First, we load the event data from a CSV file.

In [None]:
file_path = 'events.csv'
data = pd.read_csv(file_path)

data.head()

##  Step 2: Preprocess Data

We need to convert the string representations of lists in the 'Response' column to actual Python lists. This is done using the ast.literal_eval function.

In [None]:
import ast

def convert_string_to_list(string_list):
    """
    Convert a string representation of a list to an actual list.
    
    Parameters:
    string_list (str): The string representation of the list.
    
    Returns:
    list: The actual list if conversion is successful, otherwise an empty list.
    """
    try:
        return ast.literal_eval(string_list)
    except Exception:
        return []

# Apply the conversion function to the 'Response' column
data['Response'] = data['Response'].apply(convert_string_to_list)

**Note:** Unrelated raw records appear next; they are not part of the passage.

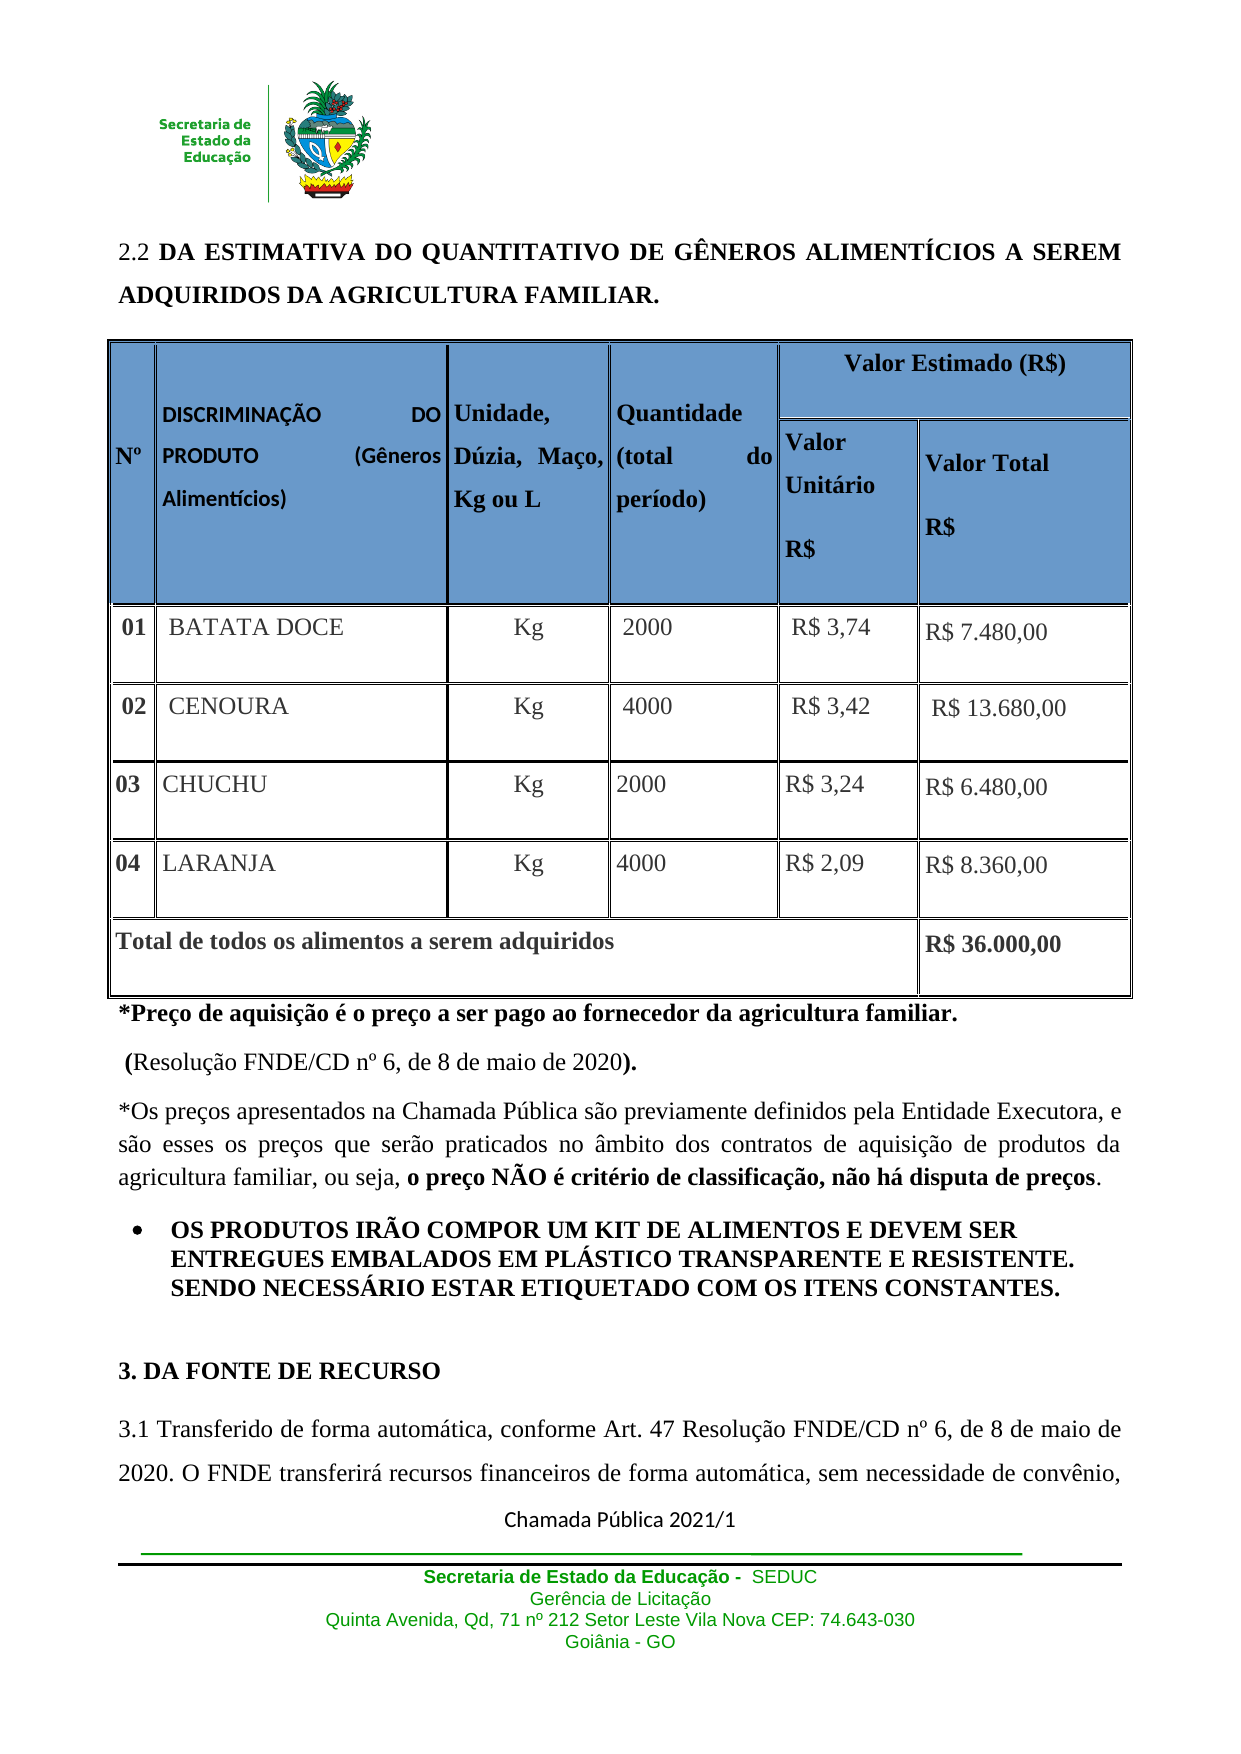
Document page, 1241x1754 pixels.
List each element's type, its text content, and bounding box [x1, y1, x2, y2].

table_cell CHUCHU [157, 763, 446, 838]
table_cell 04 [111, 838, 154, 917]
table_cell R$ 3,74 [780, 607, 917, 681]
text *Preço de aquisição é o preço a ser pago ao fornecedor da agricultura familiar. [118, 999, 1122, 1027]
table_cell 2000 [611, 763, 777, 838]
table_cell LARANJA [157, 842, 446, 917]
list OS PRODUTOS IRÃO COMPOR UM KIT DE ALIMENTOS E DEVEM SER ENTREGUES EMBALADOS EM PLÁSTICO TRANSPARENTE E RESISTENTE. SENDO NECESSÁRIO ESTAR ETIQUETADO COM OS ITENS CONSTANTES. [133, 1216, 1122, 1302]
table_cell CENOURA [157, 685, 446, 760]
table_cell R$ 8.360,00 [920, 838, 1130, 917]
table_cell Kg [449, 685, 608, 760]
text 3. DA FONTE DE RECURSO [118, 1356, 1122, 1384]
table_cell R$ 7.480,00 [920, 603, 1130, 681]
text 3.1 Transferido de forma automática, conforme Art. 47 Resolução FNDE/CD nº 6, de 8 de maio de 2020. O FNDE transferirá recursos financeiros de forma automática, sem necessidade de convênio, ajuste, acordo, contrato ou instrumento congênere, nos termos do disposto na Lei n° 11.947/2009, para aquisição exclusiva de gêneros alimentícios. [118, 1414, 1122, 1486]
table_cell 4000 [611, 842, 777, 917]
table_header Unidade, Dúzia, Maço, Kg ou L [447, 343, 610, 603]
table_header DISCRIMINAÇÃO DO PRODUTO (Gêneros Alimentícios) [156, 343, 447, 603]
table_cell R$ 3,24 [780, 763, 917, 838]
table_cell Kg [449, 763, 608, 838]
table_cell 4000 [611, 685, 777, 760]
table_cell 01 [111, 603, 154, 681]
text 2.2 DA ESTIMATIVA DO QUANTITATIVO DE GÊNEROS ALIMENTÍCIOS A SEREM ADQUIRIDOS DA AGRICULTURA FAMILIAR. [118, 237, 1122, 309]
table_cell R$ 6.480,00 [920, 760, 1130, 838]
table_header Nº [111, 343, 156, 603]
table_cell 03 [111, 760, 154, 838]
table_header Quantidade (total do período) [610, 343, 779, 603]
table_cell 2000 [611, 607, 777, 681]
text *Os preços apresentados na Chamada Pública são previamente definidos pela Entidade Executora, e são esses os preços que serão praticados no âmbito dos contratos de aquisição de produtos da agricultura familiar, ou seja, o preço NÃO é critério de classificação, não há disputa de preços. [118, 1096, 1122, 1191]
table_cell R$ 3,42 [780, 685, 917, 760]
picture [118, 73, 412, 210]
table_header Valor Estimado (R$) [779, 343, 1130, 417]
table_cell R$ 13.680,00 [920, 681, 1130, 760]
table_cell Valor Unitário R$ [780, 421, 917, 603]
text (Resolução FNDE/CD nº 6, de 8 de maio de 2020). [118, 1047, 1122, 1076]
table_cell Kg [449, 607, 608, 681]
table_cell 02 [111, 681, 154, 760]
table_cell BATATA DOCE [157, 607, 446, 681]
table_cell R$ 36.000,00 [919, 917, 1131, 995]
table_cell R$ 2,09 [780, 842, 917, 917]
table_cell Valor Total R$ [920, 418, 1130, 603]
table_cell Total de todos os alimentos a serem adquiridos [109, 917, 918, 995]
table_cell Kg [449, 842, 608, 917]
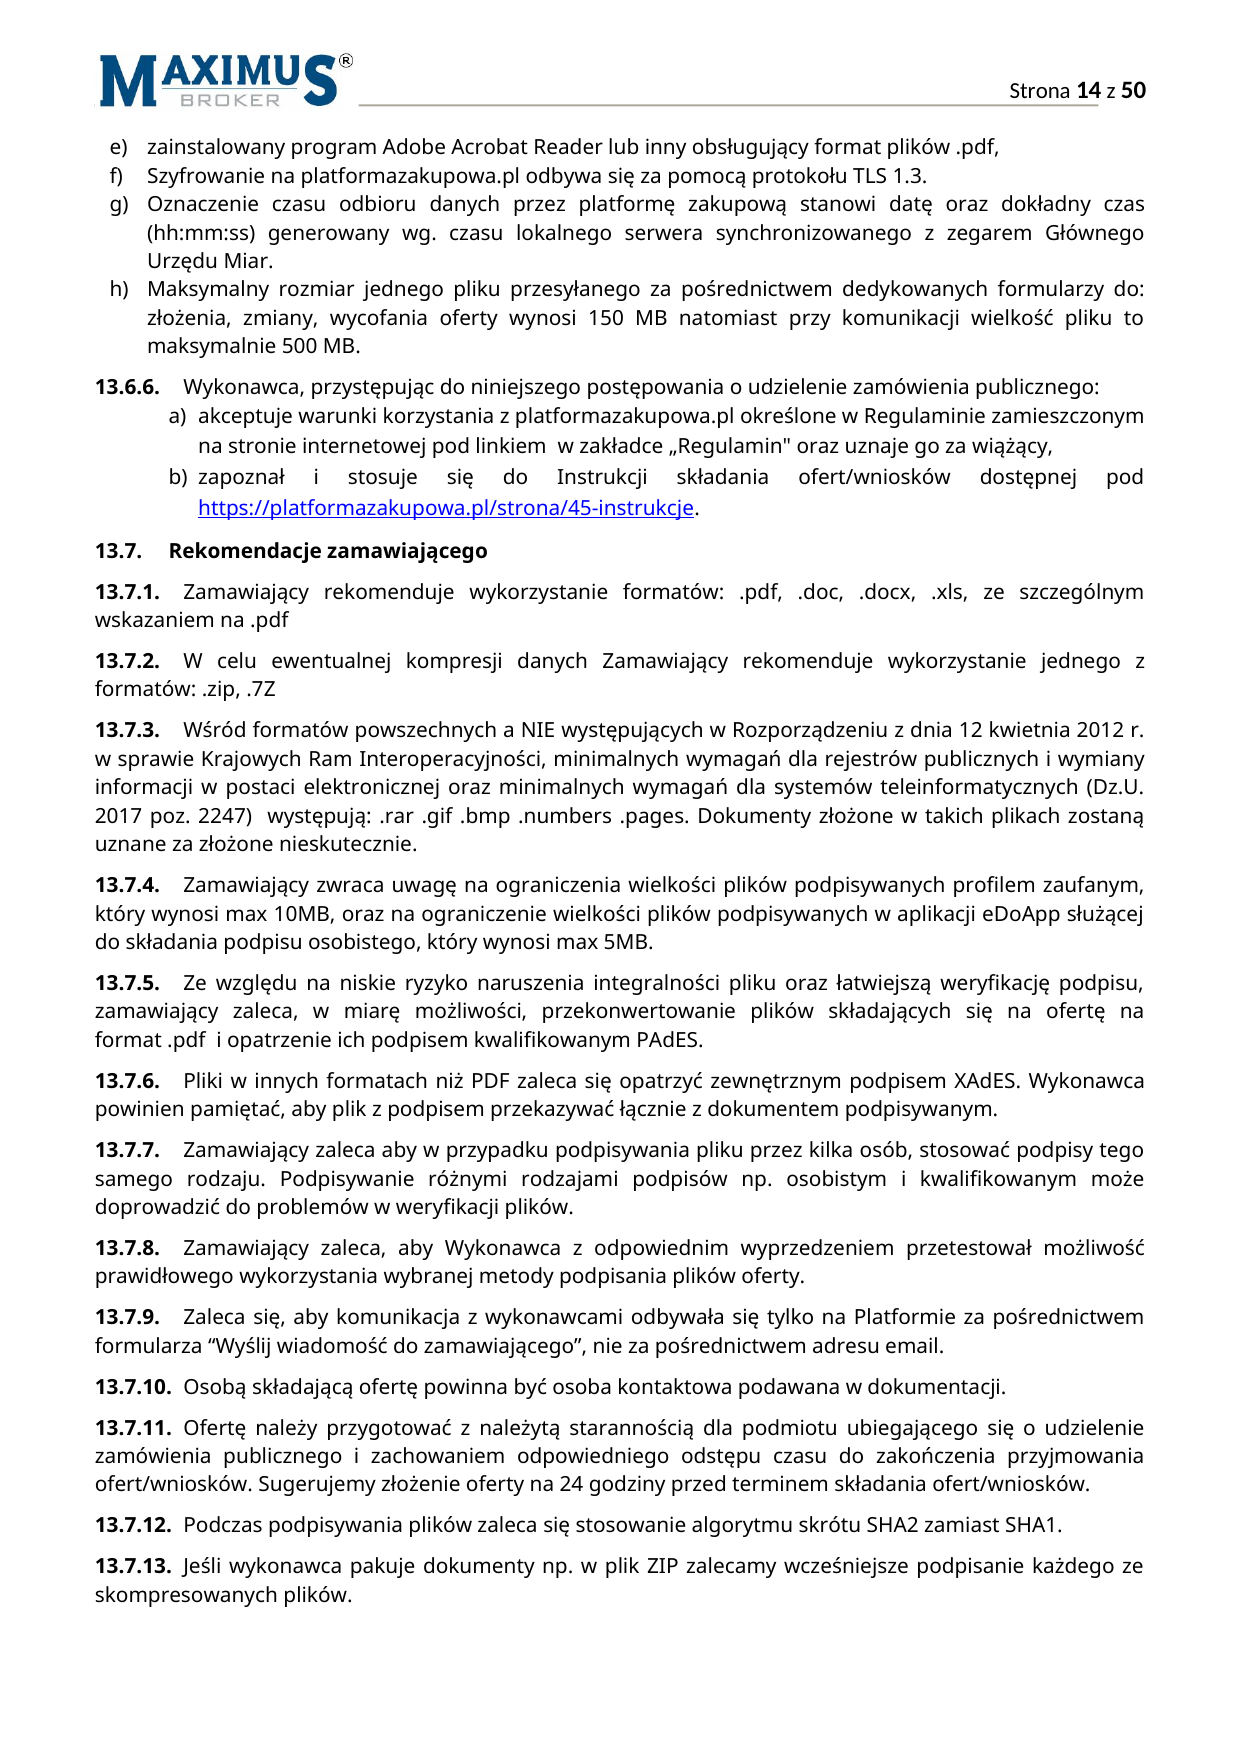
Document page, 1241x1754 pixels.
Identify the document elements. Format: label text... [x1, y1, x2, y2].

list Pliki w innych formatach niż PDF zaleca się opatrzyć zewnętrznym podpisem XAdES. Wykonawca powinien pamiętać, aby plik z podpisem przekazywać łącznie z dokumentem podpisywanym. [94, 1066, 1146, 1123]
list Szyfrowanie na platformazakupowa.pl odbywa się za pomocą protokołu TLS 1.3. [109, 161, 1146, 189]
list W celu ewentualnej kompresji danych Zamawiający rekomenduje wykorzystanie jednego z formatów: .zip, .7Z [94, 646, 1146, 703]
list Zamawiający zaleca, aby Wykonawca z odpowiednim wyprzedzeniem przetestował możliwość prawidłowego wykorzystania wybranej metody podpisania plików oferty. [94, 1233, 1146, 1290]
list Wykonawca, przystępując do niniejszego postępowania o udzielenie zamówienia publicznego: [94, 372, 1146, 401]
list Zamawiający zaleca aby w przypadku podpisywania pliku przez kilka osób, stosować podpisy tego samego rodzaju. Podpisywanie różnymi rodzajami podpisów np. osobistym i kwalifikowanym może doprowadzić do problemów w weryfikacji plików. [94, 1135, 1146, 1221]
list Rekomendacje zamawiającego [94, 536, 1146, 564]
list Zamawiający rekomenduje wykorzystanie formatów: .pdf, .doc, .docx, .xls, ze szczególnym wskazaniem na .pdf [94, 577, 1146, 634]
list Maksymalny rozmiar jednego pliku przesyłanego za pośrednictwem dedykowanych formularzy do: złożenia, zmiany, wycofania oferty wynosi 150 MB natomiast przy komunikacji wielkość pliku to maksymalnie 500 MB. [109, 274, 1146, 360]
list Zamawiający zwraca uwagę na ograniczenia wielkości plików podpisywanych profilem zaufanym, który wynosi max 10MB, oraz na ograniczenie wielkości plików podpisywanych w aplikacji eDoApp służącej do składania podpisu osobistego, który wynosi max 5MB. [94, 870, 1146, 956]
list Ze względu na niskie ryzyko naruszenia integralności pliku oraz łatwiejszą weryfikację podpisu, zamawiający zaleca, w miarę możliwości, przekonwertowanie plików składających się na ofertę na format .pdf i opatrzenie ich podpisem kwalifikowanym PAdES. [94, 968, 1146, 1053]
list Zaleca się, aby komunikacja z wykonawcami odbywała się tylko na Platformie za pośrednictwem formularza “Wyślij wiadomość do zamawiającego”, nie za pośrednictwem adresu email. [94, 1302, 1146, 1359]
text a) akceptuje warunki korzystania z platformazakupowa.pl określone w Regulaminie zamieszczonym na stronie internetowej pod linkiem w zakładce „Regulamin" oraz uznaje go za wiążący, [168, 401, 1146, 460]
list Wśród formatów powszechnych a NIE występujących w Rozporządzeniu z dnia 12 kwietnia 2012 r. w sprawie Krajowych Ram Interoperacyjności, minimalnych wymagań dla rejestrów publicznych i wymiany informacji w postaci elektronicznej oraz minimalnych wymagań dla systemów teleinformatycznych (Dz.U. 2017 poz. 2247) występują: .rar .gif .bmp .numbers .pages. Dokumenty złożone w takich plikach zostaną uznane za złożone nieskutecznie. [94, 716, 1146, 858]
picture [94, 50, 359, 111]
list Ofertę należy przygotować z należytą starannością dla podmiotu ubiegającego się o udzielenie zamówienia publicznego i zachowaniem odpowiedniego odstępu czasu do zakończenia przyjmowania ofert/wniosków. Sugerujemy złożenie oferty na 24 godziny przed terminem składania ofert/wniosków. [94, 1413, 1146, 1498]
list zainstalowany program Adobe Acrobat Reader lub inny obsługujący format plików .pdf, [109, 132, 1146, 161]
list Oznaczenie czasu odbioru danych przez platformę zakupową stanowi datę oraz dokładny czas (hh:mm:ss) generowany wg. czasu lokalnego serwera synchronizowanego z zegarem Głównego Urzędu Miar. [109, 189, 1146, 274]
text b) zapoznał i stosuje się do Instrukcji składania ofert/wniosków dostępnej pod https://platformazakupowa.pl/strona/45-instrukcje. [168, 462, 1146, 521]
list Osobą składającą ofertę powinna być osoba kontaktowa podawana w dokumentacji. [94, 1372, 1146, 1400]
list Podczas podpisywania plików zaleca się stosowanie algorytmu skrótu SHA2 zamiast SHA1. [94, 1511, 1146, 1539]
list Jeśli wykonawca pakuje dokumenty np. w plik ZIP zalecamy wcześniejsze podpisanie każdego ze skompresowanych plików. [94, 1551, 1146, 1608]
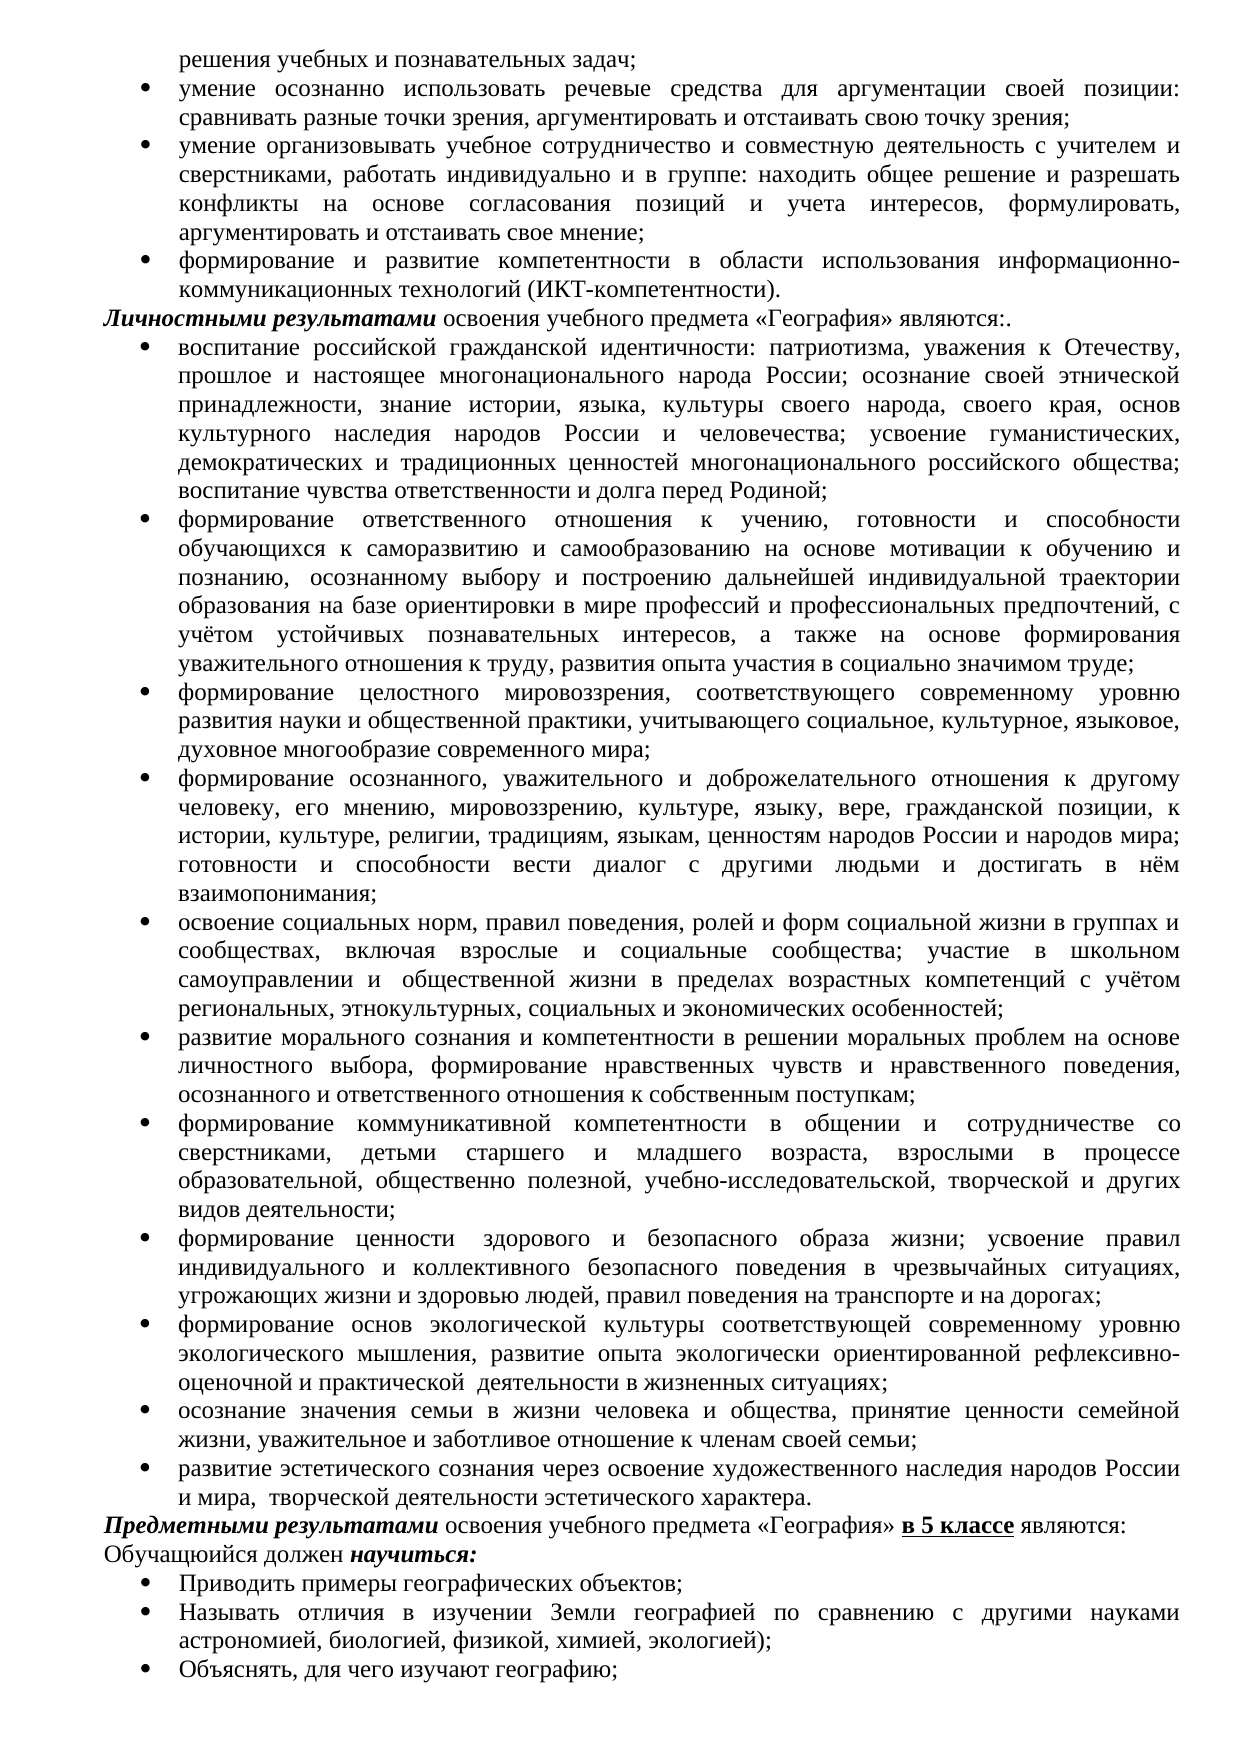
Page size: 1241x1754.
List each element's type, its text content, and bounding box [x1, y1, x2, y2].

text Обучащюийся должен научиться: [103, 1539, 1181, 1568]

# Display the first few rows of the data to check the conversion
data.head()


## Step 3: Encode and Classify Descriptions

Using a pre-trained SentenceTransformer model, we encode the descriptions and classify them into predefined topics.

In [None]:
# Load a pre-trained SentenceTransformer model
model = SentenceTransformer('all-MiniLM-L6-v2')

# Define a list of topics
topics = ["General", "Weather", "Political", "Economy", "Energy", "Business"]
topic_embeddings = model.encode(topics, convert_to_tensor=True)

def find_closest_topics(headlines):
    """
    Find the closest topics for a list of headlines using cosine similarity.
    
    Parameters:
    headlines (list): A list of headlines.
    
    Returns:
    list: A list of the closest topics for each headline.
    """
    # Encode the headlines
    headline_embeddings = model.encode(headlines, convert_to_tensor=True)
    
    # Compute cosine similarities between headline embeddings and topic embeddings
    similarities = util.pytorch_cos_sim(headline_embeddings, topic_embeddings)
    
    # Find the index of the maximum similarity score for each headline
    closest_topics = [topics[sim.argmax()] for sim in similarities]
    return closest_topics

# Apply the classification function to the 'Response' column
data['Event Type NLP'] = data['Response'].apply(find_closest_topics)

# Check the results
print(data[['Response', 'Event Type NLP']].head())


## Step 4: Save Classified Data
Finally, we save the classified data to a new CSV file.

In [None]:
data.to_csv("Labeled_Events.csv")